We headed right to the Youth Hostel and made sure we had a place to stay for the night, showed them our passports proving that we're students and under 25, and paid Rs 80 each (less than $2) for our accommodation. It was bare bones, and I definitely wouldn't stay there for a week, but it was fine (other than a small bed bug incident that Katrina woke up to... when I got home I immediately washed EVERYTHING I own, don't worry Mom and Dad, you won't have to fumigate me).

We then asked our driver to take us to a "good place to eat," and it seems he took this quite literally because he took us to a place called "Quality Restaurant." We had a feast and had so much food leftover that we bagged it for dinner.

We then took a 45 minute ride to Fatehpur Sikri, which was extremely relaxing and a nice place to just chill out and take in the incredible architecture that used to be Akbar's palace from the 1500s. We spent a few hours there just taking pictures and walking around.

People asked to take pictures with  us several times, but honestly it just creeps me out... a couple of guys asked for a picture and followed it up quicky with "we're MBA students!!" as if that made it less weird?? But I've already sounded off on why this fake-celebrity status bothers me on a more fundamental level, so I'll leave this be and instead post pictures from beautiful Fatehpur Sikri:



This is a shrine where people tie strings through the lattice and make wishes...



















We headed back to Agra and got into an INSANE traffic jam. Cows, people, motorcycles, rickshaws... it was nuts. We finally got back to the hostel and collapsed, made a meal from some potato chips and our leftover lunch, and made plans to wake up to see the Taj at sunrise.

The Taj was... well, everything you expect a world wonder to be. Wondrous. It's built up in your mind to be incredible, and then you visit, and it actually is incredible. We left the hostel at 6 and a guide took us through the crazy security and into the main gate of the Taj.

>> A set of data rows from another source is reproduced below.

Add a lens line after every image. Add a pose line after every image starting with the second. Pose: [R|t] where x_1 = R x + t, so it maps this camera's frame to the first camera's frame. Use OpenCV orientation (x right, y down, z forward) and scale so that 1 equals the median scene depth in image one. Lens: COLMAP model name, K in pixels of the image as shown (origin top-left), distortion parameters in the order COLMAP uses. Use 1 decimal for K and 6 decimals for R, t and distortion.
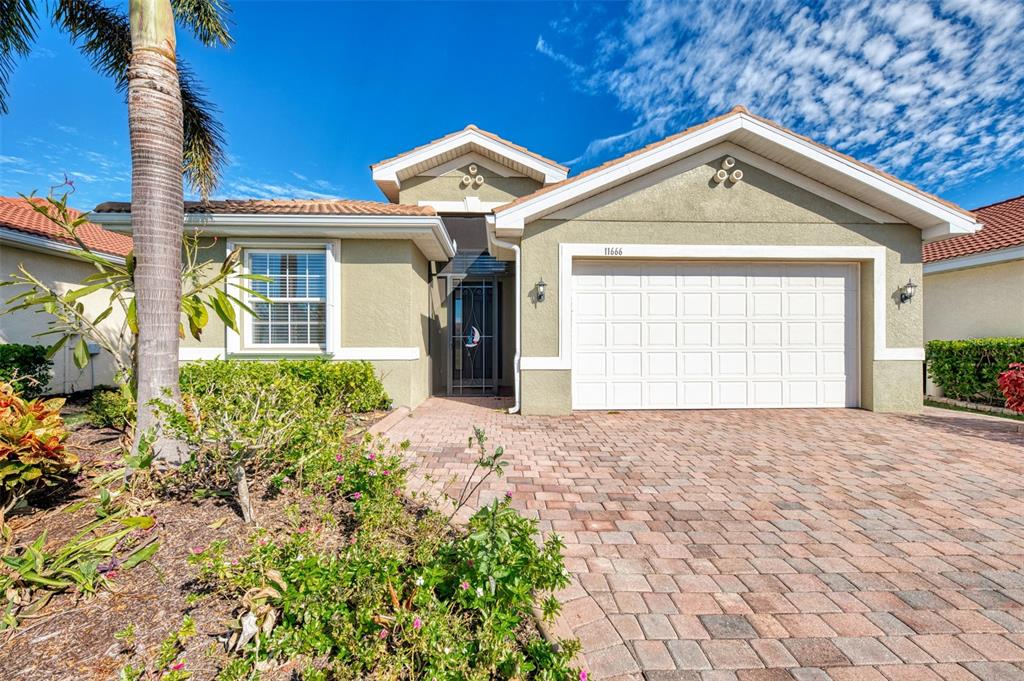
lens RADIAL K [[406.7, 0, 512.0], [0, 406.7, 340.5], [0, 0, 1]] dist [-0.001505, -0.000107]
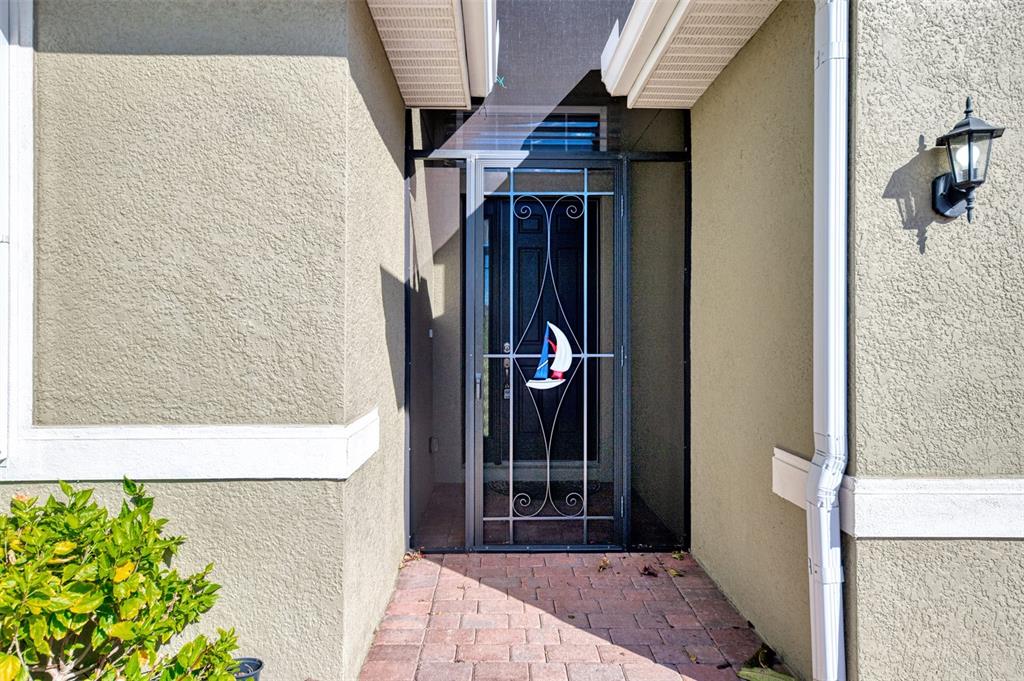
lens RADIAL K [[664.5, 0, 512.0], [0, 664.5, 340.5], [0, 0, 1]] dist [0.000802, 0.000404]
pose [[0.999961, 0.002398, -0.008531, -0.723525], [-0.002268, 0.999883, 0.015119, -0.169859], [0.008566, -0.015099, 0.999849, 3.008212]]
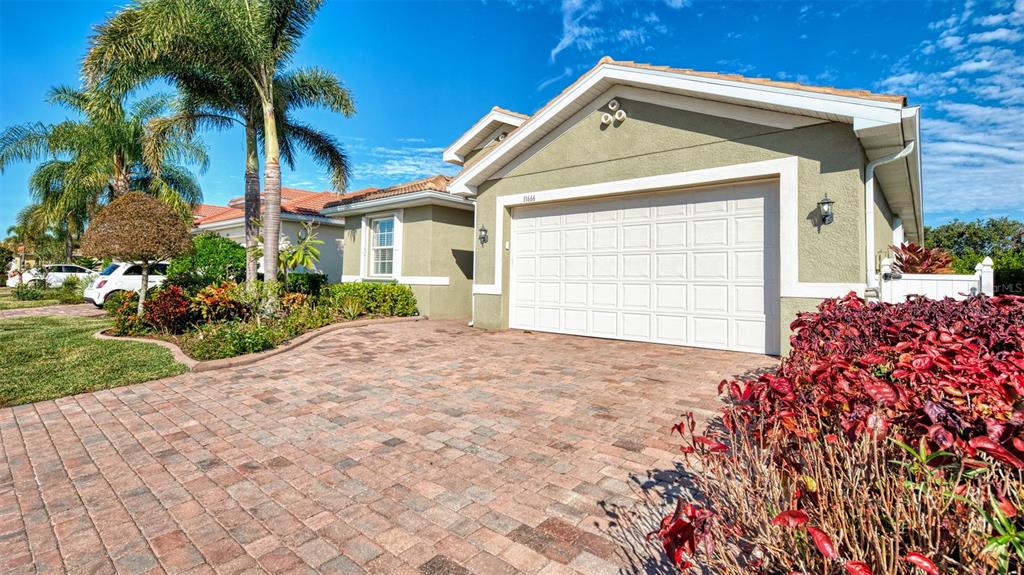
lens RADIAL K [[474.3, 0, 512.5], [0, 474.3, 246.7], [0, 0, 1]] dist [0.000976, 0.000065]
pose [[0.731907, -0.034157, -0.680548, 1.101491], [-0.008369, 0.998217, -0.059102, 0.008342], [0.681354, 0.048953, 0.730316, -0.062062]]
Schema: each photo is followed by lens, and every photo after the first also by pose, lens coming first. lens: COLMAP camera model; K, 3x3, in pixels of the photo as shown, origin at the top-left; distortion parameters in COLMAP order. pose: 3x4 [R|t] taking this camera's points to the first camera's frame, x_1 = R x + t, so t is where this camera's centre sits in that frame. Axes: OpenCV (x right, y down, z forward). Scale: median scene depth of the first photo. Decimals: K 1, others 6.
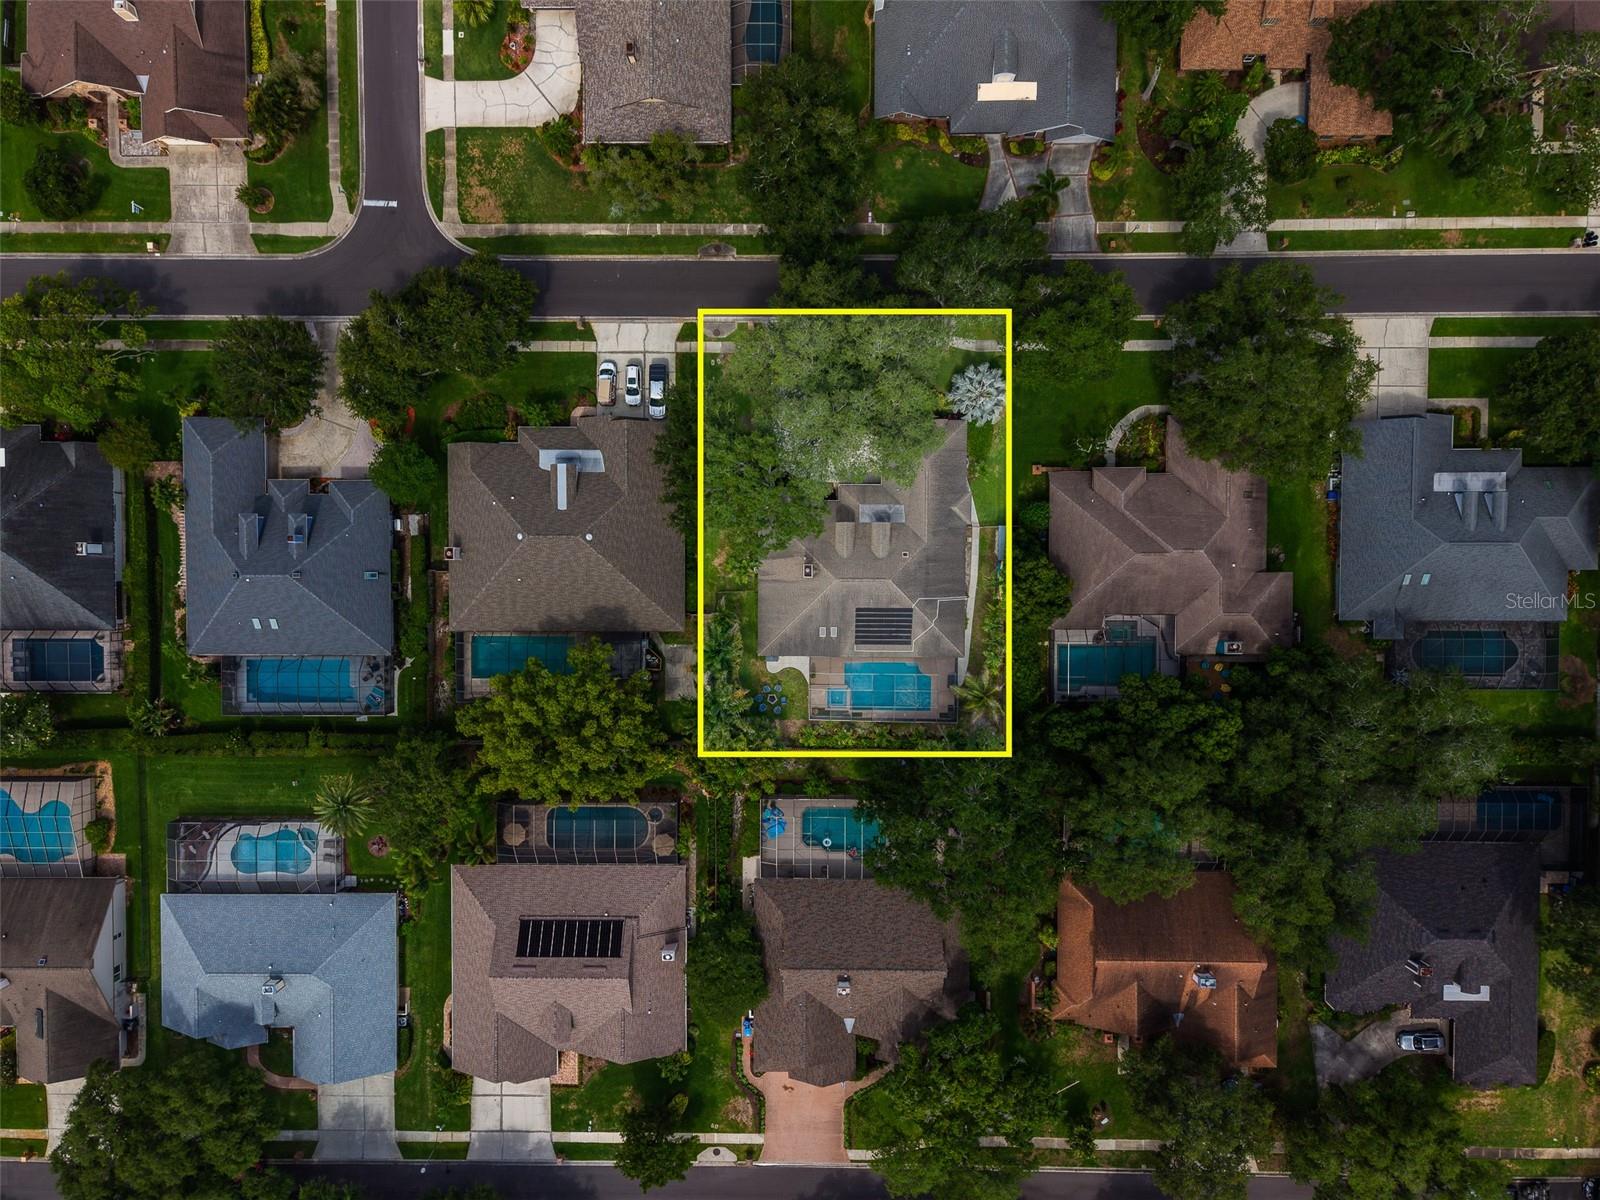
lens RADIAL K [[1110.3, 0, 797.5], [0, 1110.3, 602.2], [0, 0, 1]] dist [0.000539, 0.000297]
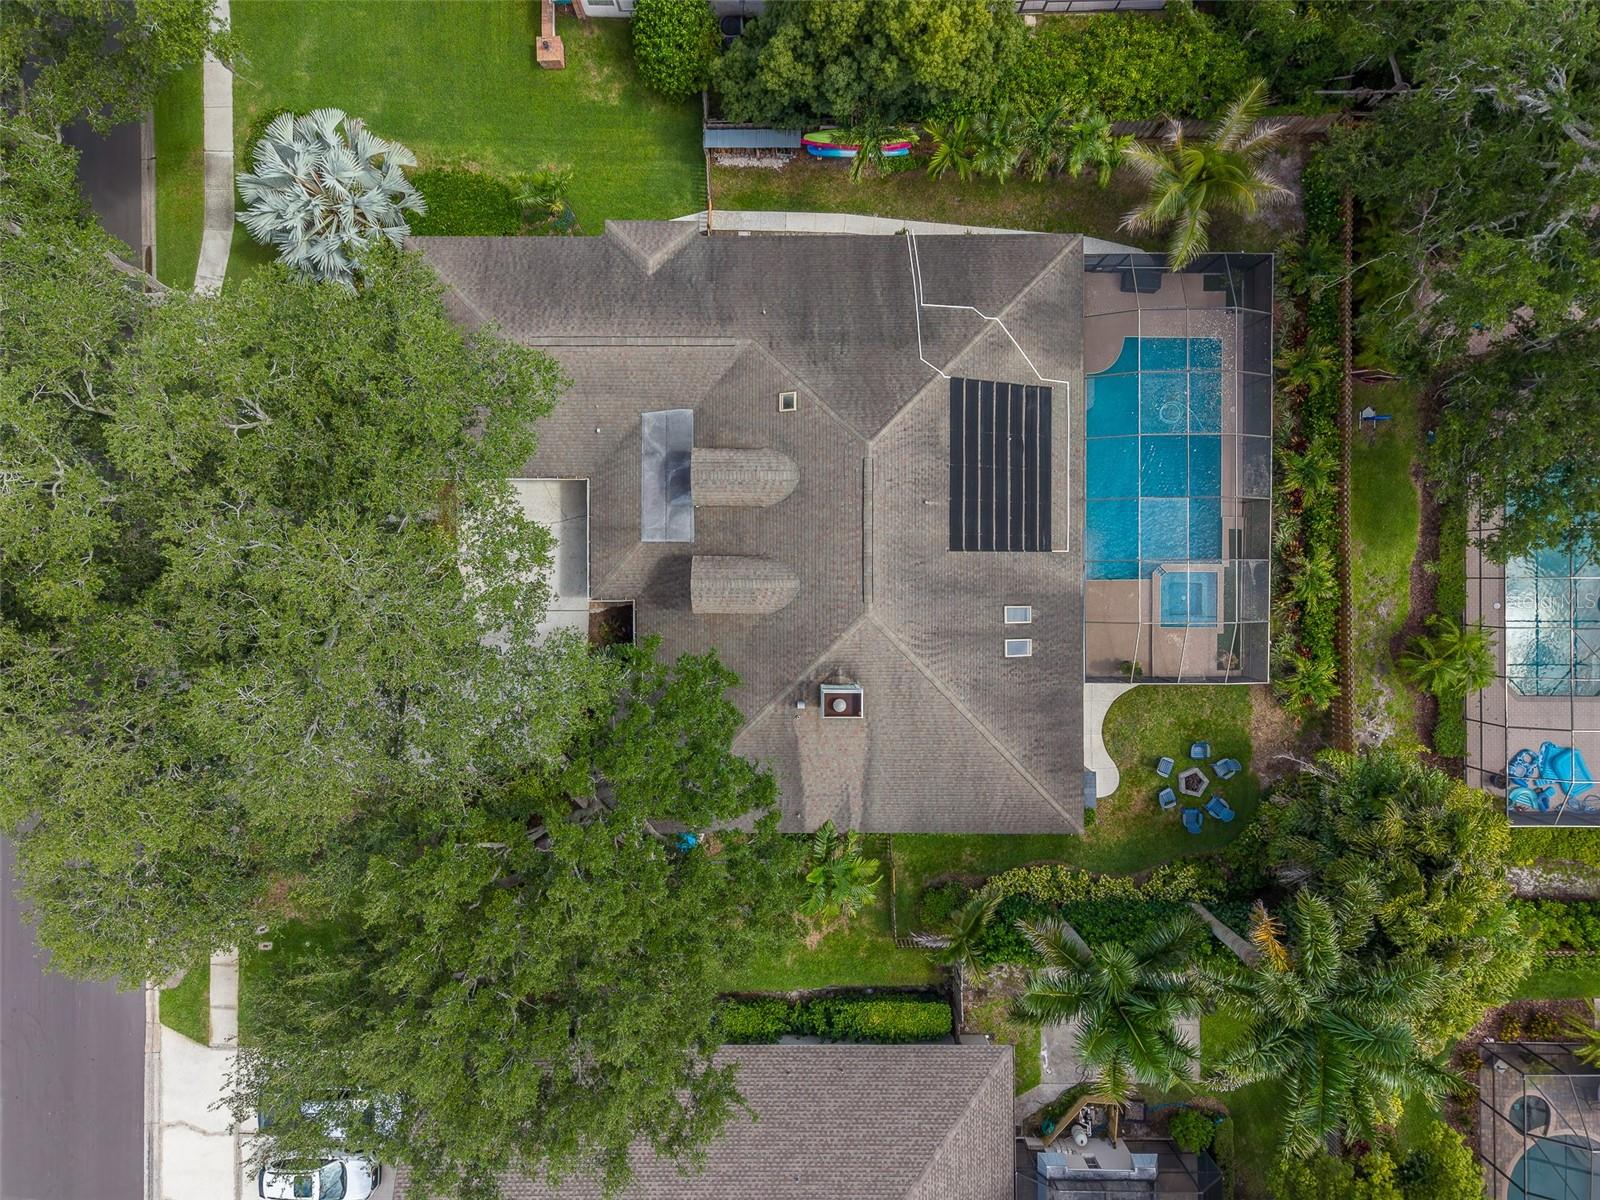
lens RADIAL K [[1110.3, 0, 798.5], [0, 1110.3, 597.9], [0, 0, 1]] dist [0.000539, 0.000297]
pose [[-0.006042, -0.999980, -0.001827, 0.038753], [0.999526, -0.005984, -0.030212, -0.029406], [0.030201, -0.002009, 0.999542, 0.658602]]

And then, there it was... My pictures get gradually brighter as the sun rises (obviously).













The photo editing that I have done makes the pictures brighter but look a little different from what I actually saw. Here's an example: the first is the actual picture, the second is with editing:



(They're the same picture, I swear!)

And here are a million more, because how can you not keep taking pictures of it??? People took pictures of this building as if it were about to run away.








The beautiful inlay work on the inner tombs:



Through the lattice on the inside: 


 The Yamuna river  -  the Taj is built on logs, because it was originally meant to float on top of the river!




You have to either cover your feet or take off your shoes. They look pretty ridiculous. 





Immaturity... 



Last glimpses! 



And here's a dumb tourist in ridiculous shorts riding on a camel... 


After the Taj, we immediately headed home. We all were exhausted and had a lot of work to do for lectures on Monday. I was a little bummed that our visit to the Taj Mahal was pretty short... For the Rs 750 we paid to get in (about $16 - and its only Rs 20 for Indian nationals to get in - $.50), I could have hung out in that park all day just taking it in and enjoying the sun on the monuments. Everyone returns to India, right? Right.

I have a LOT more to post about... our slum visit last Tuesday, cows in Connaught Place, our trip to Aligarh this week, and taking some Yoga classes... but I'm actually in a rush because I'm going to a "drum circle" downtown with a woman I met in yoga class and her family. Her name is Jasmeet, and she's super cool and reminds me a lot of my sisters in law. But for now, since I have to run, here is the contest: 

Whoever can correctly identify these things that were on our dinner table the other night wins a prize: a full Indian dinner cooked by yours truly!

Hint: in Hindi it's called मकान.



I just found this transliteration feature for Hindi! too cool.